**** Records for this exercise ****

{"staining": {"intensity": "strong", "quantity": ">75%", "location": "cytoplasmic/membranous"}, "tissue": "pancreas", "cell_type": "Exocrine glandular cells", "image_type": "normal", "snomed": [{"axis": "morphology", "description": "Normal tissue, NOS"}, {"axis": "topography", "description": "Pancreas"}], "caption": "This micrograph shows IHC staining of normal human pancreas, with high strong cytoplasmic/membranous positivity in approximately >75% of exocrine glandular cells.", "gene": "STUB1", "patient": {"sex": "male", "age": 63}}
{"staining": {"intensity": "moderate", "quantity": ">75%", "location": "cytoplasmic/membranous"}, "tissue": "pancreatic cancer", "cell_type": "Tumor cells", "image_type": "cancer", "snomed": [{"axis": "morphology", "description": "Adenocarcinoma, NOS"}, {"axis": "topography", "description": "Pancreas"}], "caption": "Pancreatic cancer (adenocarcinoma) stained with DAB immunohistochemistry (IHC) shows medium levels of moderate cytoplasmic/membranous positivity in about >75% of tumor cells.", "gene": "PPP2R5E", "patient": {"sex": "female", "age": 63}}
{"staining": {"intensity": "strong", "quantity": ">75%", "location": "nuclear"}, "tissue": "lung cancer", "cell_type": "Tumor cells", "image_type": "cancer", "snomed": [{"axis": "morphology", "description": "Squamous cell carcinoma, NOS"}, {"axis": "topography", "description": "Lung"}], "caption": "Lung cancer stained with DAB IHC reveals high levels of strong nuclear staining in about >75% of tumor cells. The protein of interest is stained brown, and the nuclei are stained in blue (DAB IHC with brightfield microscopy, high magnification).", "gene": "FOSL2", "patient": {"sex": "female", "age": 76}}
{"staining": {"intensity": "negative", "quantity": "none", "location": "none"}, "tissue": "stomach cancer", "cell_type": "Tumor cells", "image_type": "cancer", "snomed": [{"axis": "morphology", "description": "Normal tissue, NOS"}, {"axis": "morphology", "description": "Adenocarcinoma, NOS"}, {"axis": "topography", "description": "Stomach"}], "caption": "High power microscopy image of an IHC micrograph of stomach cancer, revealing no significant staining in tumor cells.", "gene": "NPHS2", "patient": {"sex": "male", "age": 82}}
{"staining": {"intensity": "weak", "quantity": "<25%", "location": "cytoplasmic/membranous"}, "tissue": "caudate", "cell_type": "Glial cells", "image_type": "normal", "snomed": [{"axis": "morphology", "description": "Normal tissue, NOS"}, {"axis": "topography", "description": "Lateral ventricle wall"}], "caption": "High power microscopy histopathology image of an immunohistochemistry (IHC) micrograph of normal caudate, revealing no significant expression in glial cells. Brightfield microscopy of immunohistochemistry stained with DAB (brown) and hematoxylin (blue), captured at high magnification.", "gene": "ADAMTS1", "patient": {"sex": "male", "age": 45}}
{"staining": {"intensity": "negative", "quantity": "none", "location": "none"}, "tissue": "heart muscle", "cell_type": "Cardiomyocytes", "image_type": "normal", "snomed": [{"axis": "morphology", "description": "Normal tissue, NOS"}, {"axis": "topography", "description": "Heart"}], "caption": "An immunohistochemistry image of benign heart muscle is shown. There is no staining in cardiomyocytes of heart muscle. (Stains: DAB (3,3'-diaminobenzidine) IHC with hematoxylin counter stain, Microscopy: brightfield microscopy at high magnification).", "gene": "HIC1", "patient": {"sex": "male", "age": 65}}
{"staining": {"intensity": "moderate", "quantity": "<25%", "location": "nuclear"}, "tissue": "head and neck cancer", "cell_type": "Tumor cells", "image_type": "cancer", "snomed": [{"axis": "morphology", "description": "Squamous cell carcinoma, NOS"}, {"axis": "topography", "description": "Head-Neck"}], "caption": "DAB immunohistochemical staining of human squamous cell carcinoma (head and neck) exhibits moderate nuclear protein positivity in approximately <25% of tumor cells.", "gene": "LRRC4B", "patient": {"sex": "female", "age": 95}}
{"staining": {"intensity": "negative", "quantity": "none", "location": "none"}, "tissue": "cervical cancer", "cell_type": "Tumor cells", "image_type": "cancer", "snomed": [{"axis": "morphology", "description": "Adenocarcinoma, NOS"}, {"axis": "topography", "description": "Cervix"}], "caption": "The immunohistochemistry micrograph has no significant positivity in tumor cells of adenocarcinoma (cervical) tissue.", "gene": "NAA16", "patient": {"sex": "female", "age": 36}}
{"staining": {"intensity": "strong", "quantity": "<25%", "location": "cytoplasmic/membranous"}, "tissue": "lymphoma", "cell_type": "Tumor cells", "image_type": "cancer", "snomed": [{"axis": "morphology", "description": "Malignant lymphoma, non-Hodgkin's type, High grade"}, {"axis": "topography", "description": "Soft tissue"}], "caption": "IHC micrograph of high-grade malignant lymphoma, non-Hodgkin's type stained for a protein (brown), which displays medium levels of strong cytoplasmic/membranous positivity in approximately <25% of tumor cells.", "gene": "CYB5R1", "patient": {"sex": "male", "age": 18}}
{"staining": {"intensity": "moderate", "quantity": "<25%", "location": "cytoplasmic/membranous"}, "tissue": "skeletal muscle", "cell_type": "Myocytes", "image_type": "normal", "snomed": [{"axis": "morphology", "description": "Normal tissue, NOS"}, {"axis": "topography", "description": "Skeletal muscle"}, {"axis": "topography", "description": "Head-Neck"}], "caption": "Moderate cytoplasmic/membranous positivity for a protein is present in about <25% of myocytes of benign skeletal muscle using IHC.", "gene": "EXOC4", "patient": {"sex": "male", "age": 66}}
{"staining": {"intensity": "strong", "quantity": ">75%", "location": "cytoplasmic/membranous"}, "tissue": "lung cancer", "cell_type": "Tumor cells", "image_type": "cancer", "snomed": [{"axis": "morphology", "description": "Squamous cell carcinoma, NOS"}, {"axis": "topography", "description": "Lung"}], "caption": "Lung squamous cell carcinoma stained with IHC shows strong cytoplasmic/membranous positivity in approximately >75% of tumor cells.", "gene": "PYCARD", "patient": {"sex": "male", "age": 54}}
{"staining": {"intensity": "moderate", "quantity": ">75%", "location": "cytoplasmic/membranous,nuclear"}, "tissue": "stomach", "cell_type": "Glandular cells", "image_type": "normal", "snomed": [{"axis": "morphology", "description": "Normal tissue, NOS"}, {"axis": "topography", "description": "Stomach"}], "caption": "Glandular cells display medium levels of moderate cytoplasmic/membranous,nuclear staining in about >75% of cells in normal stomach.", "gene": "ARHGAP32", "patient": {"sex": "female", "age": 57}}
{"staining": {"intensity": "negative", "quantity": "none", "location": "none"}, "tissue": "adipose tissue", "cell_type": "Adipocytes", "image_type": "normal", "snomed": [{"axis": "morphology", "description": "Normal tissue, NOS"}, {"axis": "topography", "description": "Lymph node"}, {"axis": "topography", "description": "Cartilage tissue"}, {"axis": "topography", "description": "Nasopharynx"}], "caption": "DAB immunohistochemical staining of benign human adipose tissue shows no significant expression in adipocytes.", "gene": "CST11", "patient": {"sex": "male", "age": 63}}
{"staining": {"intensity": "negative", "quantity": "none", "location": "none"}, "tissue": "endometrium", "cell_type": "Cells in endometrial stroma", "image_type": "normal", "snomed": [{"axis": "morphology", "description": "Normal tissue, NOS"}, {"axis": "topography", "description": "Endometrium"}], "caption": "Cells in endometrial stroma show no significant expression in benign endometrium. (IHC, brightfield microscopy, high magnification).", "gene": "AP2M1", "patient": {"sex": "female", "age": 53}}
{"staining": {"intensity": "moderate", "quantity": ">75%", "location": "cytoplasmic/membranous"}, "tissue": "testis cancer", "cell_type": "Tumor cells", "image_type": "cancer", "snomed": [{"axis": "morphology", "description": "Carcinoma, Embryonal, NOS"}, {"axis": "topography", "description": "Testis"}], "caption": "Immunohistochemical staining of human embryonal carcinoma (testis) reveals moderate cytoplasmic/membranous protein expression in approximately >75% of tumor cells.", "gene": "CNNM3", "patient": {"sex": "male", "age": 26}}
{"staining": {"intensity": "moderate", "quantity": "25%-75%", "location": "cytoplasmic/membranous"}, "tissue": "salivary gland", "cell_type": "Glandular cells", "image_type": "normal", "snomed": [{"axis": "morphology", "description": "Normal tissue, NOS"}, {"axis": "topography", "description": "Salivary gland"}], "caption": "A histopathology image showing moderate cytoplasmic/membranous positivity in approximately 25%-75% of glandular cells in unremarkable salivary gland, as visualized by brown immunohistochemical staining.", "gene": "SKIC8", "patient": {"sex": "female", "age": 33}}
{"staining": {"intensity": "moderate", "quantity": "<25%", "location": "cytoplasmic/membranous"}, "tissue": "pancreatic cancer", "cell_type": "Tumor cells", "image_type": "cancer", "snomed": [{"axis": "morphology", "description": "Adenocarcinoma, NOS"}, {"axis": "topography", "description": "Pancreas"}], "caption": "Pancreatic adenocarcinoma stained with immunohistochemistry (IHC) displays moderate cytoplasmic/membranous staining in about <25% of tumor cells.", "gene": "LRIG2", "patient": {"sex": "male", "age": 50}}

****

* _Problem requirements_
Each line from the top of the data, up to and including the line that contains "cancer (adenocarcinoma) stained", should be set down exactly.

* _Response box_
{"staining": {"intensity": "strong", "quantity": ">75%", "location": "cytoplasmic/membranous"}, "tissue": "pancreas", "cell_type": "Exocrine glandular cells", "image_type": "normal", "snomed": [{"axis": "morphology", "description": "Normal tissue, NOS"}, {"axis": "topography", "description": "Pancreas"}], "caption": "This micrograph shows IHC staining of normal human pancreas, with high strong cytoplasmic/membranous positivity in approximately >75% of exocrine glandular cells.", "gene": "STUB1", "patient": {"sex": "male", "age": 63}}
{"staining": {"intensity": "moderate", "quantity": ">75%", "location": "cytoplasmic/membranous"}, "tissue": "pancreatic cancer", "cell_type": "Tumor cells", "image_type": "cancer", "snomed": [{"axis": "morphology", "description": "Adenocarcinoma, NOS"}, {"axis": "topography", "description": "Pancreas"}], "caption": "Pancreatic cancer (adenocarcinoma) stained with DAB immunohistochemistry (IHC) shows medium levels of moderate cytoplasmic/membranous positivity in about >75% of tumor cells.", "gene": "PPP2R5E", "patient": {"sex": "female", "age": 63}}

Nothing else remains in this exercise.